Luciana è partita presto questa mattina. Marcia svelta alla volta del bosco, confidando nelle due gocce d’acqua che hanno dissetato quest’anno insolitamente caldo e secco. Gli zucchini non crescono, i pomodori hanno buccia spessa e poco sapore e i funghi non si sono visti per nulla. Ma la terra rovente covava i porcini appena sotto la polvere e una sola giornata di pioggia ha fatto il miracolo.

A casa esamina con cura il cestino di piccoli tesori dalle cappelle marroni. Neppure i funghi, con queste temperature, hanno sviluppato un gran sapore e, come tutte le estati, non tutti i gambi sono sodi e sani. Sono passati i tempi in cui la raccolta costituiva una parte importante dell’economia delle valli. Oggi il pezzo migliore va a un parente, un altro a un’amica, due piccoli nel sugo degli gnocchi.
Quelli meno prestanti li affetta non troppo sottili e li dispone al sole, su di una rete di ferro tesa con un antico telaio di legno, e li pone a seccare, come si è fatto per secoli, prima dell’invenzione del freddo.

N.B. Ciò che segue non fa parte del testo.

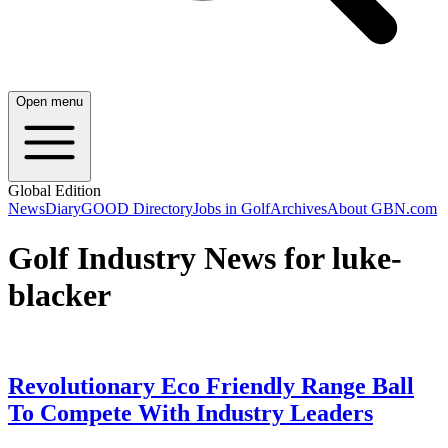
Open menu
Global Edition
News
Diary
GOOD Directory
Jobs in Golf
Archives
About GBN.com
Golf Industry News for luke-
blacker
Revolutionary Eco Friendly Range Ball
To Compete With Industry Leaders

All’aria i profumi si concentrano e l’aroma di boleto diventa dolce, intenso, persistente.

Chi viveva accanto al paese li vendeva freschi; chi abitava nelle frazioni, troppo lontane dai mercati, li essiccava, scegliendo allora i più sodi, sani e perfetti alla forma, per poter spuntare il maggior prezzo possibile al commerciante, che li destinava ai ricchi mercati lombardi.
Nelle case borghesi, a Natale, i funghi secchi, fatti rinvenire in acqua rinnovata un paio di volte, donavano una fragranza regale a un sugo, a un pesce, a una salsa, a un dolce raffinato, a un semplice uovo. A differenza degli odierni funghi congelati, spesso spiacevolmente grevi.

A volte il sapore del progresso va ricercato nel passato.